→ Excerpted passage
+ + +
According to an embodiment of the invention, each of the second complementary engaging elements provided on the orbiting scroll arrangement includes an oil passage provided with an oil outlet aperture emerging vertically above a respective one of the second engaging elements of the second anti-rotation device.

According to an embodiment of the invention, the scroll compressor is a vertical scroll compressor and the drive shaft extends substantially vertically. For example, the driving motor may be located above the compression unit.

According to an embodiment of the invention, the bearings are spaced apart from each other along a longitudinal axis of the drive shaft.

According to an embodiment of the invention, the scroll compressor further includes a refrigerant suction part suitable for supplying the compression unit with refrigerant to be compressed.

According to an embodiment of the invention, the first and second fixed base plates are each sealingly fixed to the closed container. Advantageously, each of the first and second fixed base plates includes a peripheral mounting surface sealingly fixed to the closed container.

These and other advantages will become apparent upon reading the following description in view of the drawing attached hereto representing, as non- limiting example, an embodiment of a scroll compressor according to the invention.

Brief description of the drawings

The following detailed description of one embodiment of the invention is better understood when read in conjunction with the appended drawings being understood, however, that the invention is not limited to the specific embodiment disclosed.
+ + +
→ Data extract
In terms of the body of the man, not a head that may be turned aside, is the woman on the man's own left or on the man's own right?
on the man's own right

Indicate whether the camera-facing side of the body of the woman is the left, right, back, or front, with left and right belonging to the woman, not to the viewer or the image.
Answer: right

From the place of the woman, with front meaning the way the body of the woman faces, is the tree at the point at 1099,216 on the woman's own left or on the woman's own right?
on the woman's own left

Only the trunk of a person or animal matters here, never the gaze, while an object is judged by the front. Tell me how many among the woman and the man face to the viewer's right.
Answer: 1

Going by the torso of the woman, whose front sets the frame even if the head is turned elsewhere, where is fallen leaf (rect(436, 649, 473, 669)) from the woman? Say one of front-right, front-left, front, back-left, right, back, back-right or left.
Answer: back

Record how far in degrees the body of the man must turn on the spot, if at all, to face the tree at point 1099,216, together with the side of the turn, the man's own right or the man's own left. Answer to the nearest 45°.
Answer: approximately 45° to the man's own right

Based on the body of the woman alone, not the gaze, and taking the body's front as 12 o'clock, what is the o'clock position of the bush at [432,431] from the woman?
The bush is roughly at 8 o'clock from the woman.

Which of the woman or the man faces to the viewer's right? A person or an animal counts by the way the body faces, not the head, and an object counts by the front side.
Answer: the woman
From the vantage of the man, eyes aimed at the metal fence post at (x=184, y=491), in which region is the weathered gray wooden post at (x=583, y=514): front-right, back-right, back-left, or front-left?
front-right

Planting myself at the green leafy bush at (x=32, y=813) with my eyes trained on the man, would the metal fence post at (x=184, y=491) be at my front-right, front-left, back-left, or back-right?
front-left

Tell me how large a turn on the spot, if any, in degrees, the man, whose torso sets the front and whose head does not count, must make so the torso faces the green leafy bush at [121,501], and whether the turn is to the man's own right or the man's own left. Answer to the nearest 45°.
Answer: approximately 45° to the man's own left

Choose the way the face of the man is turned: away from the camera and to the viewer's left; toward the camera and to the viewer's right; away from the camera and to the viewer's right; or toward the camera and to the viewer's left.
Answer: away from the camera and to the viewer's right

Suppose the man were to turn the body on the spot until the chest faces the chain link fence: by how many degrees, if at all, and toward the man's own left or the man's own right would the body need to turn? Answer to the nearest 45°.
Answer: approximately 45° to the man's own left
+ + +
In the scroll compressor passage, where may the driving motor be located?

→ Written solution
Above the compression unit.